Is heartless too strong a word to describe Bush’s first veto as president? The result is to condemn thousands of people to suffer prolonged illnesses and to die prematurely. For what immutable principle?

To answer that question, Bush blocked photographs of his veto but invited pictures at a photo-op where he preened with “snowflake” babies, those adopted from surplus embryos at fertility clinics. His point was that the surplus embryos could be adopted rather than used in medical research or simply thrown away. But there are 400,000 frozen embryos that will be dumped, and a grand total of 128 couples wanted to adopt one of those embryos.

Tony Snow, the president’s press secretary, said Bush believed that doing research on a frozen embryonic clump, which is smaller than one of these commas, amounted to “murder,” the term used by the religious right. It would be “murder” even if it produced life-saving cures for millions of people around the earth. Snow came out later to say that the president would rather not use the word “murder.”

This is merely the latest illustration of the controlling doctrine of the government since 2001, but its consequences happen to be plain. Many of the others are not.

You remember the president’s withdrawal of United States support for the Kyoto Protocol on climate change because he did not believe global warming was occurring and, anyway, saving the planet would impose unfair burdens on American business.

Nearly everywhere, the administration has rejected the scientific consensus of experts, such as when it devised rules for the Clean Air Act and the Endangered Species Act that ignored the recommendations of scientific advisers and evidence from hundreds of studies and when it opened thousands of acres of national forests to logging over the protest of federal scientists.

Ideology and narrow religion, not the scientific method, determine the standard of truth. Throughout government, in scientific posts and on scientific advisory councils, real scientists have been dismissed, driven out or marginalized and replaced by religious fundamentalists. Michael Specter related it all in relentless detail in the March 13 New Yorker.

The results are most obvious in medicine. The prevailing doctrine at the Food and Drug Administration and Department of Health and Human Services is that medical breakthroughs should be thwarted if they prevent premarital pregnancy or eliminate disease or death from diseases that might occur as a result of premarital sex.
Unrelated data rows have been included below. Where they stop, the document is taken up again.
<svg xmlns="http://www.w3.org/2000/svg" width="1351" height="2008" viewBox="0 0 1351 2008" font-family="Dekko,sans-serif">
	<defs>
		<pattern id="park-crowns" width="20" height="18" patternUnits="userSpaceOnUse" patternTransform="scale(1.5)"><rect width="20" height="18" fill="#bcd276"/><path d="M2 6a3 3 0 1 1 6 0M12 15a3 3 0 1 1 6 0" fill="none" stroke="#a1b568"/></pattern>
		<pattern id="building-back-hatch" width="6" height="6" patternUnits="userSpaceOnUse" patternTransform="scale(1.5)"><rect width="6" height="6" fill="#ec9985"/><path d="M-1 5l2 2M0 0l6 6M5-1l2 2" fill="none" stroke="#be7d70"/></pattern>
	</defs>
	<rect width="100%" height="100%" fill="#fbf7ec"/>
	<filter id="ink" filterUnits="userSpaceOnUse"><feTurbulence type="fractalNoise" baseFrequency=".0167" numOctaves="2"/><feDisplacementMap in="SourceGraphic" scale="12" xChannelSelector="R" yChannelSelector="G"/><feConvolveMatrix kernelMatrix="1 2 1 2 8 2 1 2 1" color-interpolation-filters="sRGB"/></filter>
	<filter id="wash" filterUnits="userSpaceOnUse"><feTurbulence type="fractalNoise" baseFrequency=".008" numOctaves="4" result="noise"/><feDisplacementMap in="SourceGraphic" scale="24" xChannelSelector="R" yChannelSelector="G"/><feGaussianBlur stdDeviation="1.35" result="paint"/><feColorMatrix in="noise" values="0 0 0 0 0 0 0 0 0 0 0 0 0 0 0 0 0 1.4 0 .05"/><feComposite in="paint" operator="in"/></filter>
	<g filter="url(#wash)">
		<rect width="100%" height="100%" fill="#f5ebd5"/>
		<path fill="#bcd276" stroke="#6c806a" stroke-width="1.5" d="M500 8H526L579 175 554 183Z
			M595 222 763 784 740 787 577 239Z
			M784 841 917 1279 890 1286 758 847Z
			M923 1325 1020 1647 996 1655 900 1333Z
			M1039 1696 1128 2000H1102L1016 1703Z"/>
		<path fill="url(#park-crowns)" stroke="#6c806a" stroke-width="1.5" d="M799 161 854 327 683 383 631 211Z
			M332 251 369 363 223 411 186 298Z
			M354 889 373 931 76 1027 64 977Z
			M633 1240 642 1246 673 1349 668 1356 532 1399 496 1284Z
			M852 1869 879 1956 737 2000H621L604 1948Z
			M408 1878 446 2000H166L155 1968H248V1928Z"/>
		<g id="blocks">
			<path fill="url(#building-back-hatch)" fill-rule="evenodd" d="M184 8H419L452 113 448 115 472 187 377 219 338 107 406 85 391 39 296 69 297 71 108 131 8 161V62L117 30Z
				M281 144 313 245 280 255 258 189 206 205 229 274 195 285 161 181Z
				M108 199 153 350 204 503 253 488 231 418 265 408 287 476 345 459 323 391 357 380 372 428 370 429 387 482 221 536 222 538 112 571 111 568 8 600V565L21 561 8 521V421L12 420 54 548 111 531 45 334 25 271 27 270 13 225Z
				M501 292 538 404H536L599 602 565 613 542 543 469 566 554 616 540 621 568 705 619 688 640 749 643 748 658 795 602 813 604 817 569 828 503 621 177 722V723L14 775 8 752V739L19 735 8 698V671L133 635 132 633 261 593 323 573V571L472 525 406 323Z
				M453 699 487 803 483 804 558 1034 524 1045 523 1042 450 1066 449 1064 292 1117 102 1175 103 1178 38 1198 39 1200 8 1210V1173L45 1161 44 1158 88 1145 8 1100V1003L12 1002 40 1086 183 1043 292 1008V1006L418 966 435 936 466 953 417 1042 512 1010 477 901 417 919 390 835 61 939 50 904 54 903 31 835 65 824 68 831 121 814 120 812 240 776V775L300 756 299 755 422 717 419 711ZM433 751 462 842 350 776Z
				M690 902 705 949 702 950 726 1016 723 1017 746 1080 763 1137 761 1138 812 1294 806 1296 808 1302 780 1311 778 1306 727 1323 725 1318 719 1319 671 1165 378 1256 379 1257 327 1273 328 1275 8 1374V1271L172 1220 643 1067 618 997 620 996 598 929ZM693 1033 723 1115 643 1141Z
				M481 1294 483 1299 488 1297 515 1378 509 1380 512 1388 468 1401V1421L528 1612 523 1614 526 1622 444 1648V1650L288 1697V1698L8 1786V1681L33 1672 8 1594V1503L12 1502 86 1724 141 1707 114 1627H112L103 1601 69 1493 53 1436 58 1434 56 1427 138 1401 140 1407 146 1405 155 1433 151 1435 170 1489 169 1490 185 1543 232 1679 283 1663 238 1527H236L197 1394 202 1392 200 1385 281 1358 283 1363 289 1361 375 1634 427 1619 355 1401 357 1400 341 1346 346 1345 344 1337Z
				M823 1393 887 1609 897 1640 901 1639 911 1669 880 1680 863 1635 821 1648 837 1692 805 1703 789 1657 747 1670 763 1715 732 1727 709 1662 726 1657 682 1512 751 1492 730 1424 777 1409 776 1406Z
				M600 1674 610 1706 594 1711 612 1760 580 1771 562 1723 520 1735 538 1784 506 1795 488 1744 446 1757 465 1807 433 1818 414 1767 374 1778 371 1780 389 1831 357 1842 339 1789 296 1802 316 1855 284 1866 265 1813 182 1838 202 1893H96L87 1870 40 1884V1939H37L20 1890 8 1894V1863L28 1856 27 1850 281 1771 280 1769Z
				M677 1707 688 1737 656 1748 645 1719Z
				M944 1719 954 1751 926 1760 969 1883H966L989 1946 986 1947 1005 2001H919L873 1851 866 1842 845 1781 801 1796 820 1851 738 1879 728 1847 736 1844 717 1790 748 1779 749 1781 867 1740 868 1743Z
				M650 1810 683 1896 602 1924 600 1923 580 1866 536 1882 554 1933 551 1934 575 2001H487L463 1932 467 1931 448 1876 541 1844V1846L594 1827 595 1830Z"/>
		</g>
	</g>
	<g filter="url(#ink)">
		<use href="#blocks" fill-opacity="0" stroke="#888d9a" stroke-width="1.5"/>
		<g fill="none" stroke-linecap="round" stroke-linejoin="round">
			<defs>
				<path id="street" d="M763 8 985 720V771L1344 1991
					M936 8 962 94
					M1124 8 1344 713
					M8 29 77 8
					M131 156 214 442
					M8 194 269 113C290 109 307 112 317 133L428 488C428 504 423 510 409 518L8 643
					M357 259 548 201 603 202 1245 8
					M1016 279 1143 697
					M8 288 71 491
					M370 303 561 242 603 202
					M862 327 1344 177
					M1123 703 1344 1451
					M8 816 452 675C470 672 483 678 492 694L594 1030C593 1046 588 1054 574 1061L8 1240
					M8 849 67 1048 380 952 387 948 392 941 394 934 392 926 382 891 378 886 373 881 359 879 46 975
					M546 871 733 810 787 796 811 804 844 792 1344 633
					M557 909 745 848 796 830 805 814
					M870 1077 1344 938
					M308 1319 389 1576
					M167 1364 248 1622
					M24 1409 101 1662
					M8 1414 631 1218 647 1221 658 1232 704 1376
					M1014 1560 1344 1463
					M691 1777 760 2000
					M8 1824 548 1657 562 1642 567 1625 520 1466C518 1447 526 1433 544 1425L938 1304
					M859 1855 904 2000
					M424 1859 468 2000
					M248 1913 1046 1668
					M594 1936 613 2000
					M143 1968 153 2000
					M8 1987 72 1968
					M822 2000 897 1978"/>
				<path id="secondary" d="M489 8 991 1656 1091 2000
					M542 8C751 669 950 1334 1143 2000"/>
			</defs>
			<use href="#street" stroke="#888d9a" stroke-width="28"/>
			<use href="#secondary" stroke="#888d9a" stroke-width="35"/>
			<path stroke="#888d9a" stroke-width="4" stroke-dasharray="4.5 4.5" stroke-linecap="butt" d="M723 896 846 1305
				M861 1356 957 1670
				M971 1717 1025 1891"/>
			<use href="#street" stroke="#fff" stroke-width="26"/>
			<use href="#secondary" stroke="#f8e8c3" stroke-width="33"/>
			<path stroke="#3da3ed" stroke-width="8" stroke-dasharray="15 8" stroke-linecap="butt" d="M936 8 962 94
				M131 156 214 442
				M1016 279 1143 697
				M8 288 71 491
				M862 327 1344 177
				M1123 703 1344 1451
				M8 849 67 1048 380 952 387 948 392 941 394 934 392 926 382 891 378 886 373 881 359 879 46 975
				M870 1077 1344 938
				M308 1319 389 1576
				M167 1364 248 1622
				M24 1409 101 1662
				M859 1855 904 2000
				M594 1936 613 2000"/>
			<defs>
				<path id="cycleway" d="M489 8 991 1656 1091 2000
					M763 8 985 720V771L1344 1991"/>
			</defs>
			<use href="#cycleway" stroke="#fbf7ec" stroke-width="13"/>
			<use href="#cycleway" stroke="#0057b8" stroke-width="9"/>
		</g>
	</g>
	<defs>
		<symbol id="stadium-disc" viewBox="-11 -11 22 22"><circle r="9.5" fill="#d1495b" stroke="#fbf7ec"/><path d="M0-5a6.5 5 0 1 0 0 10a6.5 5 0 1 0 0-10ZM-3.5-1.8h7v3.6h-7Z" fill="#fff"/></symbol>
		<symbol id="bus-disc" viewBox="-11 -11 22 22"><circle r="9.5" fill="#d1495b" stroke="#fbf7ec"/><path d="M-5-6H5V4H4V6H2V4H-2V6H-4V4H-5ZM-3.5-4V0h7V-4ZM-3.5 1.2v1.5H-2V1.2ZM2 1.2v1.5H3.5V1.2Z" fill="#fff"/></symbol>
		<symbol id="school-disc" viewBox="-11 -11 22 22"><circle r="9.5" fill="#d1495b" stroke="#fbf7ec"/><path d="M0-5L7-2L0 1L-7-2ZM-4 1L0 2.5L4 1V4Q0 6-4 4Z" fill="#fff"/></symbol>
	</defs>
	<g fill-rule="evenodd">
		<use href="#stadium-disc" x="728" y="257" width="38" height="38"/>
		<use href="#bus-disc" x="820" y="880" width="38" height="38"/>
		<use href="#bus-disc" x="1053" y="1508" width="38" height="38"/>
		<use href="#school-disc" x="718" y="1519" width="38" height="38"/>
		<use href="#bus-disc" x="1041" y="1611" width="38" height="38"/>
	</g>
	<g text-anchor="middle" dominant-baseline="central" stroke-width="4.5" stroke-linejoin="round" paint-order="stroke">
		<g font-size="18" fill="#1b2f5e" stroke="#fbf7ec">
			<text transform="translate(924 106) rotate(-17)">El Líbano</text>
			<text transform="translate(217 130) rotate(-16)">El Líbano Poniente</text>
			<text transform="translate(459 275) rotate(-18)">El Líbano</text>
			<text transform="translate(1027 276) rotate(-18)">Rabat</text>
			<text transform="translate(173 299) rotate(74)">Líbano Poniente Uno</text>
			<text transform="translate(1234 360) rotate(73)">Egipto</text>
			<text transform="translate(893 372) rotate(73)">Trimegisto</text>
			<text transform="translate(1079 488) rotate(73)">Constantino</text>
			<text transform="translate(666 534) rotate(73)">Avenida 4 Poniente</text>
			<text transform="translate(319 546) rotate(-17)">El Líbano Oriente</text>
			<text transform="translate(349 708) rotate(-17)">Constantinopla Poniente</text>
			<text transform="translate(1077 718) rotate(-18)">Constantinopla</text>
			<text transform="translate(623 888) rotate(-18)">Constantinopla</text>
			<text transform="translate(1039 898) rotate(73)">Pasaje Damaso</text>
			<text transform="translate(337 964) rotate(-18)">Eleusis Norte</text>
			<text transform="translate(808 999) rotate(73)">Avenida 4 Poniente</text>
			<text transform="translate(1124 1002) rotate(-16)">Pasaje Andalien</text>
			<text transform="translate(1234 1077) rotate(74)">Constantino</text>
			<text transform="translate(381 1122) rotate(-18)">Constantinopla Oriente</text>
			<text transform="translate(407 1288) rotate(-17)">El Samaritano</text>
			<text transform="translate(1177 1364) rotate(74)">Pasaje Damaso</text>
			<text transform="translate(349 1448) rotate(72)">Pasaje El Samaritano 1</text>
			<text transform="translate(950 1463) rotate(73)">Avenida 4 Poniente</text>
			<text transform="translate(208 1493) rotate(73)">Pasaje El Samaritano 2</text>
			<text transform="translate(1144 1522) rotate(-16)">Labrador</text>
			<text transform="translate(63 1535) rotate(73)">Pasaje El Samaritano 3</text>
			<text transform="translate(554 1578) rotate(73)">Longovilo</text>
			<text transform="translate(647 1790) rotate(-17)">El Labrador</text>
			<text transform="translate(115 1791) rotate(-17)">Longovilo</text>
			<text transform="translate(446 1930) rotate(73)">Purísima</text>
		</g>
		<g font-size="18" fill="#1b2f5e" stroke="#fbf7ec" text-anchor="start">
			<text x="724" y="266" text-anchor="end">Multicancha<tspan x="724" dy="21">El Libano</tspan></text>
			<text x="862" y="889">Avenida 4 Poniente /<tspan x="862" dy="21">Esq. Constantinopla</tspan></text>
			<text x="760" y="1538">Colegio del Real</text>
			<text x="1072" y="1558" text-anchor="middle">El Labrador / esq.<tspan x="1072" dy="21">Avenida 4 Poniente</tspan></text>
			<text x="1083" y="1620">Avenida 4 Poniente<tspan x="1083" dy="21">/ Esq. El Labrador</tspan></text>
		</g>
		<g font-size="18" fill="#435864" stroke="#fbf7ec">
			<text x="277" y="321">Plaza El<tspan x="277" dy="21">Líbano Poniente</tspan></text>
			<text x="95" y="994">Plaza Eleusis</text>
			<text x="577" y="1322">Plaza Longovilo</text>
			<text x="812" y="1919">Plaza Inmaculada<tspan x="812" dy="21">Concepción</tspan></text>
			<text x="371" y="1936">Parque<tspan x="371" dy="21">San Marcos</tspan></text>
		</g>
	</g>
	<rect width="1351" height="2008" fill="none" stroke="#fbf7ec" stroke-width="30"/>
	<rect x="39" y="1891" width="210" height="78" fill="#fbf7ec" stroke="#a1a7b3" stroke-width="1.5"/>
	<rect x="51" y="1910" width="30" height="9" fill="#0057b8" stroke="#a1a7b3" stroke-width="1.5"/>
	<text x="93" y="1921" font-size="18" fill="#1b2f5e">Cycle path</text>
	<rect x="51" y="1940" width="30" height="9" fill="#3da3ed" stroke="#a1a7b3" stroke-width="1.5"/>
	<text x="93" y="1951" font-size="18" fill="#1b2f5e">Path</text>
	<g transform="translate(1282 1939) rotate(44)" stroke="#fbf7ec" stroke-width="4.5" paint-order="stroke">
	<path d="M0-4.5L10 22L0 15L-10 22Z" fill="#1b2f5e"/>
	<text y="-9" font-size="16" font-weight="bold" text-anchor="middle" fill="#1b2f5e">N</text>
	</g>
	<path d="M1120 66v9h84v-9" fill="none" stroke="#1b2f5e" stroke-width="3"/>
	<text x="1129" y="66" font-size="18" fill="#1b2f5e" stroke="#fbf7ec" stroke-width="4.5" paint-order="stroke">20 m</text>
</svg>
The FDA refuses to make the emergency contraceptive Plan B (the morning-after pill) available over the counter because adolescent girls might get hold of it and have sex without suffering the consequences.

Last month, the FDA finally gave in and approved a vaccine that is 100 percent effective in protecting women against the most prevalent viruses that cause cervical cancer. But evangelical groups want to prevent its widespread use in school immunizations on the theory that if young teens get it they will not be scared of dying some day from cervical cancer and will want to have sex. Bush’s man in charge of the advisory panel to the Centers for Disease Control that recommends immunization policies is Reginald Finger, who is connected to Focus on the Family, the most powerful evangelical group. The drug manufacturer is lobbying Finger and Focus on the Family to let the vaccine be used in immunization efforts.

Last week, the Union of Concerned Scientists and Public Employees for Environmental Responsibility released a survey of 997 FDA staff members that concluded that science was under attack and struggling at the FDA. Seventeen percent said they had been told to exclude or alter scientific information or their conclusions in FDA documents for nonscientific reasons, and more than 40 percent said they knew of cases where political appointees injected themselves into scientific conclusions.

Having the most anti-intellectual president in history can be entertaining at times, as he demonstrated at the G-8 summit last week, but we pay for it with needless suffering.